The LP opens with “In The Air Tonight,” arguably Collins most well-known composition. What makes it work so well is the sense of tension, broken only when Collins hammers the skins in a moment of cathartic glory, allowing his drums to say what his voice cannot. Ballad “This Must Be Love,” with its soft synthetic textures, a la Eno’s Another Green World, reveals Collins willingness to break with tradition.
Both “Behind The Lines” and “The Roof Is Leaking” might not have seemed out of place on a Peter Gabriel album from the same period, with whom Collins’ vocals bear a remarkable resemblance. “Droned” is another Enoesque number, and a delightful one at that – all flickering piano and showy violin courtesy of Shankar. It’s certainly unique, as far as Collins’ canon is concerned.
Side one closes out with the rousing, synth-driven “Hand On Hand,” featuring the Earth, Wind & Fire horn section nonetheless, who manage to give the tune a joyous, tropical holiday flavour, as if the listener had just landed in the Caribbean, or some other sun-drenched, carefree location.
The downward slope begins on side two, where Collins tends to go into cruise control. The Earth, Wind & Fire horn players are once again employed on the radio-friendly “I Missed Again” (also featuring Ronnie Scott on Tenor sax) and “Thunder And Lightning,” another bit of banal AOR, as is super ballad “You Know What I Mean,” a song, despite the earnest sentiment, is practically decimated by Arif Mardin’s overcooked string arrangement.

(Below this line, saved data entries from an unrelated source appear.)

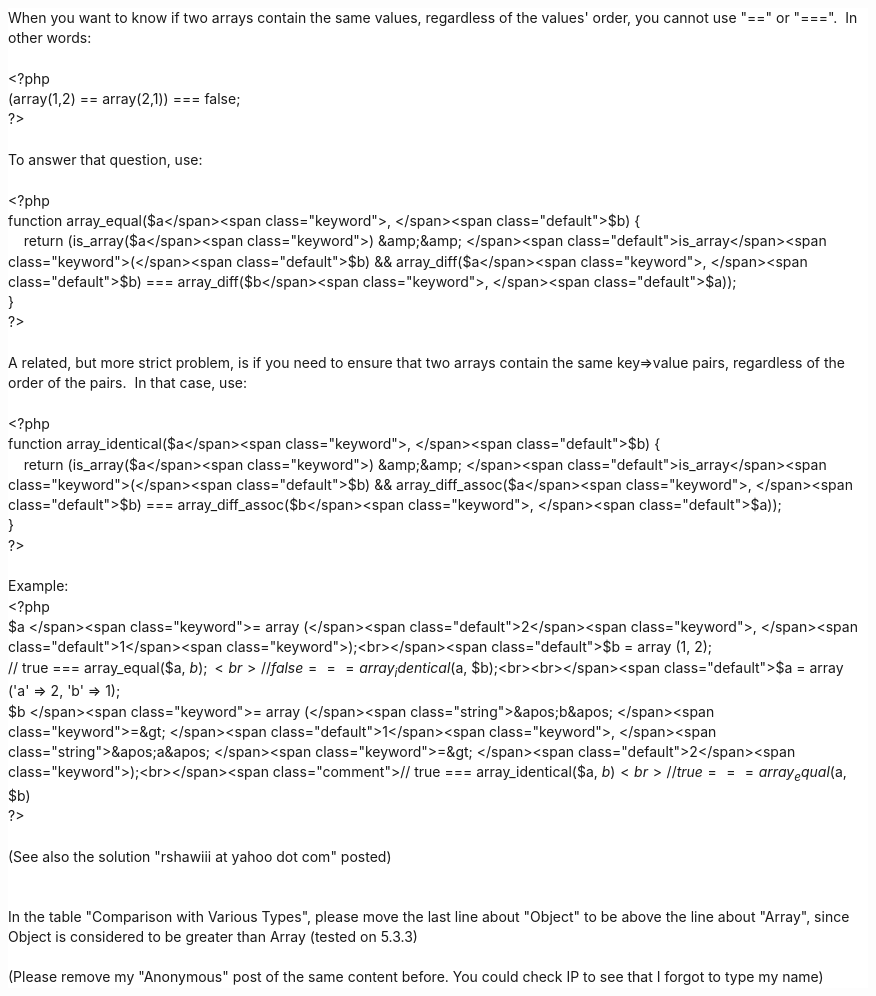 When you want to know if two arrays contain the same values, regardless of the values&apos; order, you cannot use &quot;==&quot; or &quot;===&quot;.&#xA0; In other words:<br><br><span class="default">&lt;?php<br></span><span class="keyword">(array(</span><span class="default">1</span><span class="keyword">,</span><span class="default">2</span><span class="keyword">) == array(</span><span class="default">2</span><span class="keyword">,</span><span class="default">1</span><span class="keyword">)) === </span><span class="default">false</span><span class="keyword">;<br></span><span class="default">?&gt;<br></span><br>To answer that question, use:<br><br><span class="default">&lt;?php<br></span><span class="keyword">function </span><span class="default">array_equal</span><span class="keyword">(</span><span class="default">$a</span><span class="keyword">, </span><span class="default">$b</span><span class="keyword">) {<br>&#xA0; &#xA0; return (</span><span class="default">is_array</span><span class="keyword">(</span><span class="default">$a</span><span class="keyword">) &amp;&amp; </span><span class="default">is_array</span><span class="keyword">(</span><span class="default">$b</span><span class="keyword">) &amp;&amp; </span><span class="default">array_diff</span><span class="keyword">(</span><span class="default">$a</span><span class="keyword">, </span><span class="default">$b</span><span class="keyword">) === </span><span class="default">array_diff</span><span class="keyword">(</span><span class="default">$b</span><span class="keyword">, </span><span class="default">$a</span><span class="keyword">));<br>}<br></span><span class="default">?&gt;<br></span><br>A related, but more strict problem, is if you need to ensure that two arrays contain the same key=&gt;value pairs, regardless of the order of the pairs.&#xA0; In that case, use:<br><br><span class="default">&lt;?php<br></span><span class="keyword">function </span><span class="default">array_identical</span><span class="keyword">(</span><span class="default">$a</span><span class="keyword">, </span><span class="default">$b</span><span class="keyword">) {<br>&#xA0; &#xA0; return (</span><span class="default">is_array</span><span class="keyword">(</span><span class="default">$a</span><span class="keyword">) &amp;&amp; </span><span class="default">is_array</span><span class="keyword">(</span><span class="default">$b</span><span class="keyword">) &amp;&amp; </span><span class="default">array_diff_assoc</span><span class="keyword">(</span><span class="default">$a</span><span class="keyword">, </span><span class="default">$b</span><span class="keyword">) === </span><span class="default">array_diff_assoc</span><span class="keyword">(</span><span class="default">$b</span><span class="keyword">, </span><span class="default">$a</span><span class="keyword">));<br>}<br></span><span class="default">?&gt;<br></span><br>Example:<br><span class="default">&lt;?php<br>$a </span><span class="keyword">= array (</span><span class="default">2</span><span class="keyword">, </span><span class="default">1</span><span class="keyword">);<br></span><span class="default">$b </span><span class="keyword">= array (</span><span class="default">1</span><span class="keyword">, </span><span class="default">2</span><span class="keyword">);<br></span><span class="comment">// true === array_equal($a, $b);<br>// false === array_identical($a, $b);<br><br></span><span class="default">$a </span><span class="keyword">= array (</span><span class="string">&apos;a&apos; </span><span class="keyword">=&gt; </span><span class="default">2</span><span class="keyword">, </span><span class="string">&apos;b&apos; </span><span class="keyword">=&gt; </span><span class="default">1</span><span class="keyword">);<br></span><span class="default">$b </span><span class="keyword">= array (</span><span class="string">&apos;b&apos; </span><span class="keyword">=&gt; </span><span class="default">1</span><span class="keyword">, </span><span class="string">&apos;a&apos; </span><span class="keyword">=&gt; </span><span class="default">2</span><span class="keyword">);<br></span><span class="comment">// true === array_identical($a, $b)<br>// true === array_equal($a, $b)<br></span><span class="default">?&gt;<br></span><br>(See also the solution &quot;rshawiii at yahoo dot com&quot; posted)</span>
</div>
  

#


<div class="phpcode"><span class="html">
In the table &quot;Comparison with Various Types&quot;, please move the last line about &quot;Object&quot; to be above the line about &quot;Array&quot;, since Object is considered to be greater than Array (tested on 5.3.3)<br><br>(Please remove my &quot;Anonymous&quot; post of the same content before. You could check IP to see that I forgot to type my name)</span>
</div>
  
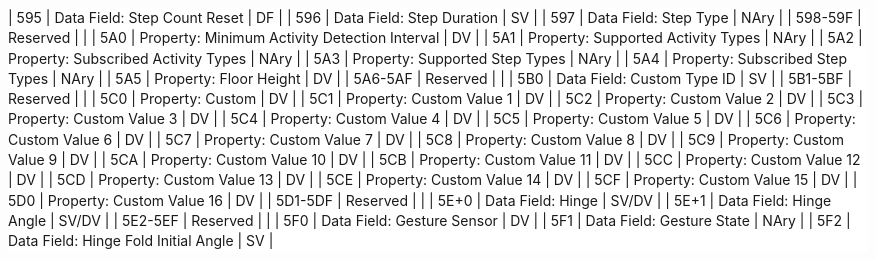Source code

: | 595       | Data Field:  Step Count Reset                                  | DF          |
| 596       | Data Field:  Step Duration                                     | SV          |
| 597       | Data  Field:  Step  Type                                       | NAry        |
| 598-59F   | Reserved                                                       |             |
| 5A0       | Property:  Minimum Activity Detection Interval                 | DV          |
| 5A1       | Property:  Supported  Activity  Types                          | NAry        |
| 5A2       | Property:  Subscribed  Activity  Types                         | NAry        |
| 5A3       | Property:  Supported  Step  Types                              | NAry        |
| 5A4       | Property:  Subscribed  Step  Types                             | NAry        |
| 5A5       | Property:  Floor Height                                        | DV          |
| 5A6-5AF   | Reserved                                                       |             |
| 5B0       | Data Field:  Custom Type ID                                    | SV          |
| 5B1-5BF   | Reserved                                                       |             |
| 5C0       | Property:  Custom                                              | DV          |
| 5C1       | Property:  Custom Value 1                                      | DV          |
| 5C2       | Property:  Custom Value 2                                      | DV          |
| 5C3       | Property:  Custom Value 3                                      | DV          |
| 5C4       | Property:  Custom Value 4                                      | DV          |
| 5C5       | Property:  Custom Value 5                                      | DV          |
| 5C6       | Property:  Custom Value 6                                      | DV          |
| 5C7       | Property:  Custom Value 7                                      | DV          |
| 5C8       | Property:  Custom Value 8                                      | DV          |
| 5C9       | Property:  Custom Value 9                                      | DV          |
| 5CA       | Property:  Custom Value 10                                     | DV          |
| 5CB       | Property:  Custom Value 11                                     | DV          |
| 5CC       | Property:  Custom Value 12                                     | DV          |
| 5CD       | Property:  Custom Value 13                                     | DV          |
| 5CE       | Property:  Custom Value 14                                     | DV          |
| 5CF       | Property:  Custom Value 15                                     | DV          |
| 5D0       | Property:  Custom Value 16                                     | DV          |
| 5D1-5DF   | Reserved                                                       |             |
| 5E+0      | Data Field:  Hinge                                             | SV/DV       |
| 5E+1      | Data Field:  Hinge Angle                                       | SV/DV       |
| 5E2-5EF   | Reserved                                                       |             |
| 5F0       | Data Field:  Gesture Sensor                                    | DV          |
| 5F1       | Data  Field:  Gesture  State                                   | NAry        |
| 5F2       | Data Field:  Hinge Fold Initial Angle                          | SV          |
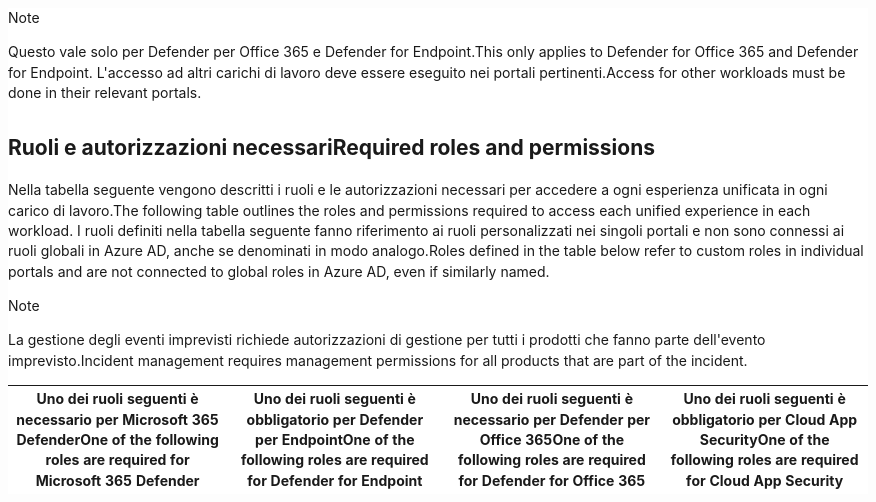 > [!NOTE]
> <span data-ttu-id="7e6ac-132">Questo vale solo per Defender per Office 365 e Defender for Endpoint.</span><span class="sxs-lookup"><span data-stu-id="7e6ac-132">This only applies to Defender for Office 365 and Defender for Endpoint.</span></span> <span data-ttu-id="7e6ac-133">L'accesso ad altri carichi di lavoro deve essere eseguito nei portali pertinenti.</span><span class="sxs-lookup"><span data-stu-id="7e6ac-133">Access for other workloads must be done in their relevant portals.</span></span>


## <a name="required-roles-and-permissions"></a><span data-ttu-id="7e6ac-134">Ruoli e autorizzazioni necessari</span><span class="sxs-lookup"><span data-stu-id="7e6ac-134">Required roles and permissions</span></span>
<span data-ttu-id="7e6ac-135">Nella tabella seguente vengono descritti i ruoli e le autorizzazioni necessari per accedere a ogni esperienza unificata in ogni carico di lavoro.</span><span class="sxs-lookup"><span data-stu-id="7e6ac-135">The following table outlines the roles and permissions required to access each unified experience in each workload.</span></span> <span data-ttu-id="7e6ac-136">I ruoli definiti nella tabella seguente fanno riferimento ai ruoli personalizzati nei singoli portali e non sono connessi ai ruoli globali in Azure AD, anche se denominati in modo analogo.</span><span class="sxs-lookup"><span data-stu-id="7e6ac-136">Roles defined in the table below refer to custom roles in individual portals and are not connected to global roles in Azure AD, even if similarly named.</span></span>

> [!NOTE]
> <span data-ttu-id="7e6ac-137">La gestione degli eventi imprevisti richiede autorizzazioni di gestione per tutti i prodotti che fanno parte dell'evento imprevisto.</span><span class="sxs-lookup"><span data-stu-id="7e6ac-137">Incident management requires management permissions for all products that are part of the incident.</span></span>
 
| <span data-ttu-id="7e6ac-138">**Uno dei ruoli seguenti è necessario per Microsoft 365 Defender**</span><span class="sxs-lookup"><span data-stu-id="7e6ac-138">**One of the following roles are required for Microsoft 365 Defender**</span></span>  | <span data-ttu-id="7e6ac-139">**Uno dei ruoli seguenti è obbligatorio per Defender per Endpoint**</span><span class="sxs-lookup"><span data-stu-id="7e6ac-139">**One of the following roles are required for Defender for Endpoint**</span></span>  | <span data-ttu-id="7e6ac-140">**Uno dei ruoli seguenti è necessario per Defender per Office 365**</span><span class="sxs-lookup"><span data-stu-id="7e6ac-140">**One of the following roles are required for Defender for Office 365**</span></span> | <span data-ttu-id="7e6ac-141">**Uno dei ruoli seguenti è obbligatorio per Cloud App Security**</span><span class="sxs-lookup"><span data-stu-id="7e6ac-141">**One of the following roles are required for Cloud App Security**</span></span> | 
|---------|---------|---------|---------|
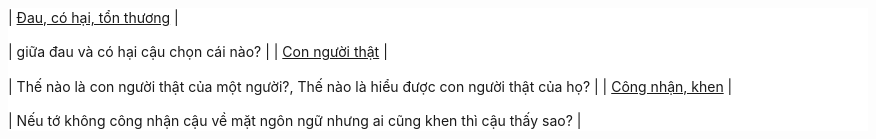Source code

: | [Đau, có hại, tổn thương](../1%20Th%C3%B4ng%20tin%20th%C3%A2n%20ch%E1%BB%A7/T%E1%BB%AB%20%C4%91i%E1%BB%83n/Trung%20t%C3%ADnh/%C4%90au,%20c%C3%B3%20h%E1%BA%A1i,%20t%E1%BB%95n%20th%C6%B0%C6%A1ng.md)                                                                                                                                                                                                                                                                                                                                                                          | <ul></ul>                                           | giữa đau và có hại cậu chọn cái nào?                                                                                                                                                                                                                                                                                                                                                                                                                                                                                                                                                                                                                                                                                                                                                                                                                                                                                                                                                                                                                                            |
| [Con người thật](../1%20Th%C3%B4ng%20tin%20th%C3%A2n%20ch%E1%BB%A7/T%E1%BB%AB%20%C4%91i%E1%BB%83n/T%C3%ADch%20c%E1%BB%B1c/Con%20ng%C6%B0%E1%BB%9Di%20th%E1%BA%ADt.md)                                                                                                                                                                                                                                                                                                                                                                                              | <ul></ul>                                           | Thế nào là con người thật của một người?, Thế nào là hiểu được con người thật của họ?                                                                                                                                                                                                                                                                                                                                                                                                                                                                                                                                                                                                                                                                                                                                                                                                                                                                                                                                                                                                   |
| [Công nhận, khen](../1%20Th%C3%B4ng%20tin%20th%C3%A2n%20ch%E1%BB%A7/T%E1%BB%AB%20%C4%91i%E1%BB%83n/T%C3%ADch%20c%E1%BB%B1c/C%C3%B4ng%20nh%E1%BA%ADn,%20khen.md)                                                                                                                                                                                                                                                                                                                                                                                            | <ul></ul>                                           | Nếu tớ không công nhận cậu về mặt ngôn ngữ nhưng ai cũng khen thì cậu thấy sao?                                                                                                                                                                                                                                                                                                                                                                                                                                                                                                                                                                                                                                                                                                                                                                                                                                                                                                                                                                                                         |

The melodically funky “I’m Not Moving” is little more than lightweight filler, while “If Leaving Me Is Easy” is easily the side’s best song, and serves as a sort of bridge between early Genesis and the then nascent new wave. But it’s his cover of John Lennon’s “Tomorrow Never Knows,” which closes the album that will perhaps confuse most listeners. Where the original charged along like some Buddhist Monk being harangued by a swathe of hungry seagulls, Collins’ version merely lingers amidst a sluggish whirlpool of synths, horns, voices and other extraneous noises.
Despite the seemingly indulgent cover, Face Value remains an extremely personal document by someone clearly staring into the abyss, at least on the first half of the record. And while not exactly a masterpiece, Collins’ debut allowed him to establish an identity beyond that of Genesis, in ways perhaps not even he could have imagined.
While Peter Gabriel pushed ahead like the Sir Walter Raleigh of progressive-rock, exploring new worlds and foreign cultures, Collins was far more humble in his ambitions, though no less brave when it came to adventure.